# Alpencross 2015



## zwigge-micha (25. November 2014)

Servus, Suche für Juli 2015 Mitfahrer für einen Alpencross oder eine Gruppe zum mitfahren. Ich bin 28 und komme aus Kitzingen. Ich freu mich auf eure Antworten. Grüße micha


----------



## zymnokxx (25. November 2014)

Wie ich Dir schon per PN geschrieben hatte, hab ich Interesse....


----------



## MTB-News.de




----------



## Yoshimura (25. November 2014)

Einen Alpencross kann man so oder so gestalten.. da hat ja jeder seine eigene Vorstellung.
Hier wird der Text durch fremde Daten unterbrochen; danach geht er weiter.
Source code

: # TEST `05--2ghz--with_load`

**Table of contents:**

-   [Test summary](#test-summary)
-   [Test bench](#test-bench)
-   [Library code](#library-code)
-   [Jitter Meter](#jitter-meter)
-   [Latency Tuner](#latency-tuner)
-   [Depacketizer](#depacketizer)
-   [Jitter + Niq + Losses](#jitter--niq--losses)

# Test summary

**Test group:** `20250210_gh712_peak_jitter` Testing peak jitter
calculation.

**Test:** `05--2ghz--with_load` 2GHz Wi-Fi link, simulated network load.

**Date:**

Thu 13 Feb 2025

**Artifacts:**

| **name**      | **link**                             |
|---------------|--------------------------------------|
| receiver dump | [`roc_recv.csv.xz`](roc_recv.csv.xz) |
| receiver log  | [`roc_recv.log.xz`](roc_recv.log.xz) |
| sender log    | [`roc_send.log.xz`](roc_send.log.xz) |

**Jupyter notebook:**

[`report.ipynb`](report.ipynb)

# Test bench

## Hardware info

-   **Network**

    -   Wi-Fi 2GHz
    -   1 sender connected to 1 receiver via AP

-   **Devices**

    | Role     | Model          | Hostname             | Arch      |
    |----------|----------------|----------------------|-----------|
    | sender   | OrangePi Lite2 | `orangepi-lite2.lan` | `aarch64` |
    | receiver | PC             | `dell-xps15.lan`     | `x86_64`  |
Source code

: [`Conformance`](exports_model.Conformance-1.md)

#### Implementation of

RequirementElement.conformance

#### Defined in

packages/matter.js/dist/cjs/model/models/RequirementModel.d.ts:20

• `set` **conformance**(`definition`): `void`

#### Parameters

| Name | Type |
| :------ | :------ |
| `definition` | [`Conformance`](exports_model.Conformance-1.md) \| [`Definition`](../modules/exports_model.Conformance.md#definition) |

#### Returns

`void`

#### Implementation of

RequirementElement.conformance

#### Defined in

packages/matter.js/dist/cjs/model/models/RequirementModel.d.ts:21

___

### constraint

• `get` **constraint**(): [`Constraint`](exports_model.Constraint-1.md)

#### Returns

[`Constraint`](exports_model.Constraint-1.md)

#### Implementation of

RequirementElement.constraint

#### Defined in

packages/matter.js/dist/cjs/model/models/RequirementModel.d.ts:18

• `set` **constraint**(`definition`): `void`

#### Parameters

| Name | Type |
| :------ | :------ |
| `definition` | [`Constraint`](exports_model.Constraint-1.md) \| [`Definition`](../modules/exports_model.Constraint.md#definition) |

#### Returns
Vll. sollte man besser ganz klein anfangen und einfach mal zusammen ne Tour hier in der Gegend fahren um sich besser kennenzulernen und zu prüfen ob man "Bike-mäßig" überhaupt kompatibel ist bevor man so ein Unternehmen online plant ohne sich zu kennen


----------



## zymnokxx (25. November 2014)

Yoshimura schrieb:


> Einen Alpencross kann man so oder so gestalten.. da hat ja jeder seine eigene Vorstellung.
> 
> Vll. sollte man besser ganz klein anfangen und einfach mal zusammen ne Tour hier in der Gegend fahren um sich besser kennenzulernen und zu prüfen ob man "Bike-mäßig" überhaupt kompatibel ist bevor man so ein Unternehmen online plant ohne sich zu kennen


Das war sowie so der Plan! 
Würde gerne am Samstag eine kleine Runde drehen z.B. Steinbachtal. Allerdings war ich die letzten Tage krank und kann noch nicht alles geben, also eher gemütlich um wieder reinzukommen. Hab auch gerade nur ein Hardtail am Start.


----------



## erbchen (17. Juni 2015)

Hallo,

hat sich hier schon was ergeben?

Habe ab dem 18.7. frei... und suche Anschluss.

Gruß Daniel


----------



## Speedskater (14. Juli 2015)

Wie schaut denn hier die Planung aus?
Ich suche noch einen AX-Mitfahrer für Anfang September.

Gruß
Armin


----------